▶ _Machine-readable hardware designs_

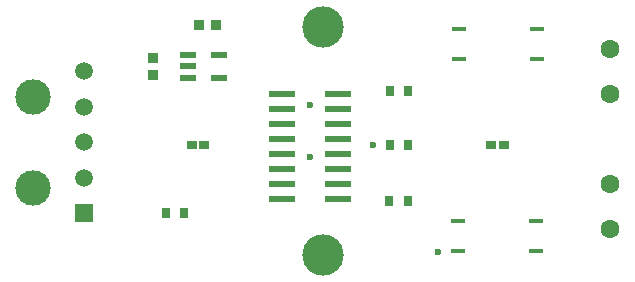
<source format=gbr>
%TF.GenerationSoftware,KiCad,Pcbnew,8.0.1*%
%TF.CreationDate,2024-04-22T12:52:14-04:00*%
%TF.ProjectId,QATCH_MUX_PCB_tester_1x1,51415443-485f-44d5-9558-5f5043425f74,1*%
%TF.SameCoordinates,Original*%
%TF.FileFunction,Soldermask,Top*%
%TF.FilePolarity,Negative*%
%FSLAX46Y46*%
G04 Gerber Fmt 4.6, Leading zero omitted, Abs format (unit mm)*
G04 Created by KiCad (PCBNEW 8.0.1) date 2024-04-22 12:52:14*
%MOMM*%
%LPD*%
G01*
G04 APERTURE LIST*
%ADD10R,1.219200X0.457200*%
%ADD11R,0.965200X0.914400*%
%ADD12C,2.999999*%
%ADD13R,1.520000X1.520000*%
%ADD14C,1.520000*%
%ADD15R,1.320800X0.508000*%
%ADD16C,1.600200*%
%ADD17R,0.965200X0.762000*%
%ADD18R,0.762000X0.812800*%
%ADD19R,2.184400X0.558800*%
%ADD20R,0.914400X0.965200*%
%ADD21C,3.500000*%
%ADD22C,0.600000*%
G04 APERTURE END LIST*
D10*
%TO.C,K1*%
X150030000Y-89930000D03*
X150030000Y-92470000D03*
X156634000Y-92470000D03*
X156634000Y-89930000D03*
%TD*%
D11*
%TO.C,C2*%
X127999100Y-89560000D03*
X129446900Y-89560000D03*
%TD*%
D12*
%TO.C,J1*%
X113970001Y-95640002D03*
X113970001Y-103339986D03*
D13*
X118290000Y-105490000D03*
D14*
X118290000Y-102490001D03*
X118290000Y-99490002D03*
X118290000Y-96490003D03*
X118290000Y-93490004D03*
%TD*%
D15*
%TO.C,U2*%
X127139200Y-92119999D03*
X127139200Y-93070000D03*
X127139200Y-94020001D03*
X129730000Y-94020001D03*
X129730000Y-92119999D03*
%TD*%
D16*
%TO.C,J3*%
X162854000Y-103009997D03*
X162854000Y-106819997D03*
%TD*%
D17*
%TO.C,LED2*%
X127407800Y-99750000D03*
X128500000Y-99750000D03*
%TD*%
D18*
%TO.C,R2*%
X144150600Y-104420000D03*
X145700000Y-104420000D03*
%TD*%
D19*
%TO.C,U1*%
X135080000Y-95360000D03*
X135080000Y-96630000D03*
X135080000Y-97900000D03*
X135080000Y-99170000D03*
X135080000Y-100440000D03*
X135080000Y-101710000D03*
X135080000Y-102980000D03*
X135080000Y-104250000D03*
X139804400Y-104250000D03*
X139804400Y-102980000D03*
X139804400Y-101710000D03*
X139804400Y-100440000D03*
X139804400Y-99170000D03*
X139804400Y-97900000D03*
X139804400Y-96630000D03*
X139804400Y-95360000D03*
%TD*%
D16*
%TO.C,J2*%
X162844000Y-91600000D03*
X162844000Y-95410000D03*
%TD*%
D20*
%TO.C,C1*%
X124130000Y-93790000D03*
X124130000Y-92342200D03*
%TD*%
D18*
%TO.C,R4*%
X125225300Y-105500000D03*
X126774700Y-105500000D03*
%TD*%
%TO.C,R3*%
X144200600Y-99750000D03*
X145750000Y-99750000D03*
%TD*%
D10*
%TO.C,K2*%
X150002000Y-106180000D03*
X150002000Y-108720000D03*
X156606000Y-108720000D03*
X156606000Y-106180000D03*
%TD*%
D17*
%TO.C,LED1*%
X152750000Y-99750000D03*
X153842200Y-99750000D03*
%TD*%
D18*
%TO.C,R1*%
X144200000Y-95180000D03*
X145749400Y-95180000D03*
%TD*%
D21*
X138500000Y-109000000D03*
X138500000Y-89750000D03*
D22*
X137450000Y-100700000D03*
X137450000Y-96350000D03*
X142750000Y-99750000D03*
X148250000Y-108750000D03*
M02*

</source>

▶ _The task_
Count the lines of the records that include the word "APERTURE", please, and report the number alone.

▶ _Answer for this exercise_
2